▶ _Exercise requirements_:
Copy every line of text in the listing below without changing a single character. Leave the pictures out of your copy.

▶ _Exercise inputs_:
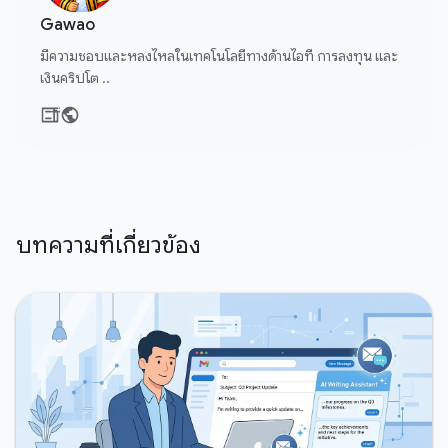
Gawao
มีความชอบและหลงไหลในเทคโนโลยีทางด้านไอที การลงทุน และ
เงินคริปโต ..
บทความที่เกี่ยวข้อง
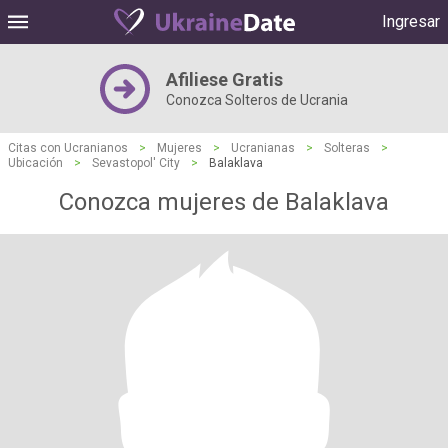
Ingresar
Afiliese Gratis
Conozca Solteros de Ucrania
Citas con Ucranianos
>
Mujeres
>
Ucranianas
>
Solteras
>
Ubicación
>
Sevastopol' City
>
Balaklava
Conozca mujeres de Balaklava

▶ _Exercise response_:
Gawao
มีความชอบและหลงไหลในเทคโนโลยีทางด้านไอที การลงทุน และ
เงินคริปโต ..
บทความที่เกี่ยวข้อง
Ingresar
Afiliese Gratis
Conozca Solteros de Ucrania
Citas con Ucranianos
>
Mujeres
>
Ucranianas
>
Solteras
>
Ubicación
>
Sevastopol' City
>
Balaklava
Conozca mujeres de Balaklava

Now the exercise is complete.